OpenRefine 2024 Barcamp: OpenRefine as a Service

We started the session (see Barcamp page) by refining its scope and decided to discuss separately OpenRefine hosting, multi-user capabilities, and exposing the OpenRefine API.

Hosting

@tfmorris: What is the end-use case for hosting: training vs. production use? Single user vs. multiple users? Through the conversation, the following use cases were identified for hosting OpenRefine:

  • Helping trainers
  • Production usage for data transformation
  • Testing changes proposed via a PR
  • Multi-users

@antonin_d: Some use cases can already be done, some would require changes to OpenRefine. Related discussion on the forum: Hosted Uses of OpenRefine.

Training Environment

During training sessions, installing OpenRefine on the user's machine can take up significant time. Trainers also face different machine setups and restricted permissions.

@ostephens: Is there a way to get user desktops to use OpenRefine to open certain file types as a standard service? Starting files in OpenRefine differs quite a lot from the usual way of other software products.

Production Environment

@jfaurel: Hosting for training and production usage are probably two different use cases.
@lozanaross: This is an institutional need because people have problems installing things on their work computers.
@mack-v: Data privacy concerns should be considered in general planning.
@b2m: More institutions are moving towards online workspaces, like online office and so on. How can we make OpenRefine a part of this? Moreover, hosted versions could better handle the RAM and CPU constraints of laptops.

Development Environment

@antonin_d: Mattermost ran a test instance with proposed changes as a sort of "preview" of the contribution on a pull request. This is another case of hosting. We automatically create snapshots after a PR is merged, but a live instance will reduce the friction for others to review a pull request since they won't need to build OpenRefine from a branch.

Part of workflow

For some user "OpenRefine as a service" isn't just about hosting. It is also about OpenRefine being integrated into workflows even if it is then running on your own computer or within your own organization as a service.

Multi-Users

Alicia: It's a need. Collaboration on projects is a similar use case. The current solution is exchanging projects, but people would like functionality similar to Google Sheets.
@ostephens: Differentiate between simultaneously working on the same dataset vs. working on the same dataset at different times.

Multiple Users Working on separate projects

@ostephens: The concept of "checking out" datasets via GitHub would allow working on the same dataset at different times. This would make it easier to document changes made to the dataset.
@thadguidry: Some universities use processes like this. A workflow similar to GitHub, where users can simultaneously work locally on the same data and then commit it later, might be useful in some cases, but not all. Locking whole datasets is a more pressing need.

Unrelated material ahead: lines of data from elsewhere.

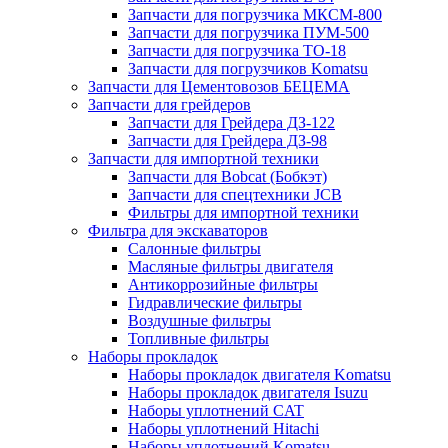
Запчасти для погрузчика МКСМ-800
Запчасти для погрузчика ПУМ-500
Запчасти для погрузчика ТО-18
Запчасти для погрузчиков Komatsu
Запчасти для Цементовозов БЕЦЕМА
Запчасти для грейдеров
Запчасти для Грейдера ДЗ-122
Запчасти для Грейдера ДЗ-98
Запчасти для импортной техники
Запчасти для Bobcat (Бобкэт)
Запчасти для спецтехники JCB
Фильтры для импортной техники
Фильтра для экскаваторов
Салонные фильтры
Масляные фильтры двигателя
Антикоррозийные фильтры
Гидравлические фильтры
Воздушные фильтры
Топливные фильтры
Наборы прокладок
Наборы прокладок двигателя Komatsu
Наборы прокладок двигателя Isuzu
Наборы уплотнений CAT
Наборы уплотнений Hitachi
Наборы уплотнений Komatsu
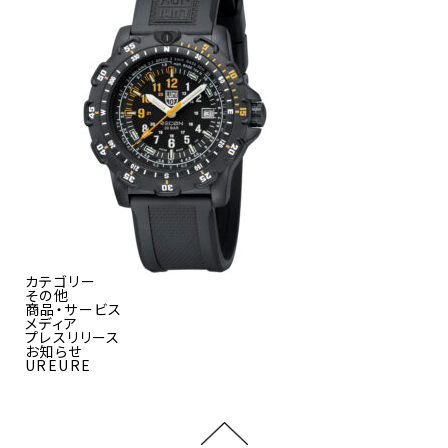
カテゴリー
その他
商品・サービス
メディア
プレスリリース
お知らせ
UREURE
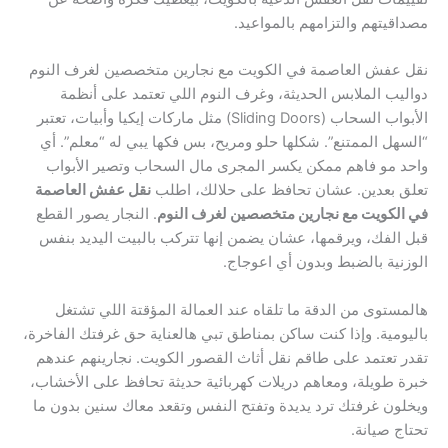
مصداقيتهم والتزامهم بالمواعيد.
نقل عفش العاصمة في الكويت مع نجارين متخصصين لغرف النوم
دواليب الملابس الحديثة، وغرف النوم اللي تعتمد على أنظمة
الأبواب السحاب (Sliding Doors) مثل ماركات إيكيا وأبيات، تعتبر
“السهل الممتنع”. شكلها حلو ومريح، بس فكها يبي له “معلم”. أي
واحد مو فاهم ممكن يكسر المجرى مال السحاب وتصير الأبواب
تعلق بعدين. عشان تحافظ على حلالك، اطلب
نقل عفش العاصمة
في الكويت مع نجارين متخصصين لغرف النوم
. النجار يصور القطع
قبل الفك، ويرقمها، عشان يضمن إنها تتركب بالبيت اليديد بنفس
الوزنية بالضبط وبدون أي اعوجاج.
هالمستوى من الدقة ما تلقاه عند العمالة المؤقتة اللي تشتغل
باليومية. وإذا كنت ساكن بمناطق تبي هالعناية حق غرفتك الفاخرة،
تقدر تعتمد على طاقم نقل أثاث القصور الكويت. نجارينهم عندهم
خبرة طويلة، ومعاهم دريلات كهربائية حديثة تحافظ على الأخشاب،
ويخلون غرفتك ترد يديدة وتفتح النفس وتقعد معاك سنين بدون ما
تحتاج صيانة.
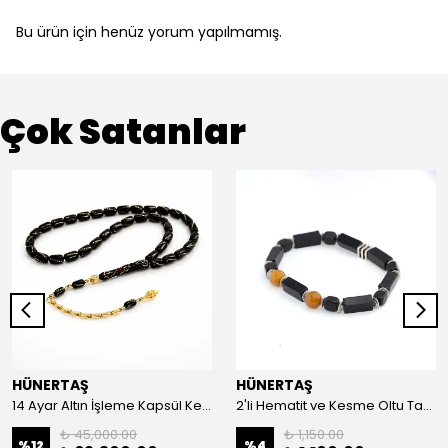
Bu ürün için henüz yorum yapılmamış.
Çok Satanlar
HÜNERTAŞ
HÜNERTAŞ
14 Ayar Altın İşleme Kapsül Kesim Oltu Taşı Tespih
2'li Hematit ve Kesme Oltu Taşı Bileklik
₺ 45,000.00
₺ 1,150.00
%
12
%
4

Multiple Users Working on the same project

Multiple people working on a single dataset already have some forum threads about that:

@thadguidry: We could partition a dataset inside OpenRefine so that users do not have to export manually. The workflow would be to (1) create a Facet - (2) Lock the facetted rows in the project. This way, two or more users could see the other rows/columns and perhaps the live updated changes, but not edit the rows/columns locked out from them. This means we will need to partion a dataset between users.

Authentication - User Login

We need to introduce the concept of a user throughout OpenRefine. What would a user login process look like?
@antonin_d: Authentication should be pluggable because different users want to use different methods. We need to make sure that we don't degrade the experience of local OpenRefine users to support the remote use cases. Do we have to choose one option at one point?

The VIB-Bits build something to checkin / check out project .The user had to login first somehow and then they could check existing projects in/out which brought the file locally and then worked as normal OpenRefine project. The user had to remember to check the file back in manually. All users could see the status of each project and could see who had it checked out so they could contact the person if they had a project checked out that they needed.

Implementation

@jfaurel: Tried to host OpenRefine on a remote server, but there were issues with where the data came from when creating projects and exporting data.
@lozanaross: Running OpenRefine in Docker with single sign-on is possible; it would be nice to use this with multiple users.

Hosting on different infrastructure should not be limited to Azure, Google or Amazon. A lot of insitution run their own datacenter like TU Dresden Cluster or TIB.

We need to define all the environment variable that need to be configurable.

Public OpenRefine API

@tfmorris: A public API could replace a number of self-written workflows people are currently using, and there is demand for this.
@antonin_d: The OpenRefine API feels like a separate topic.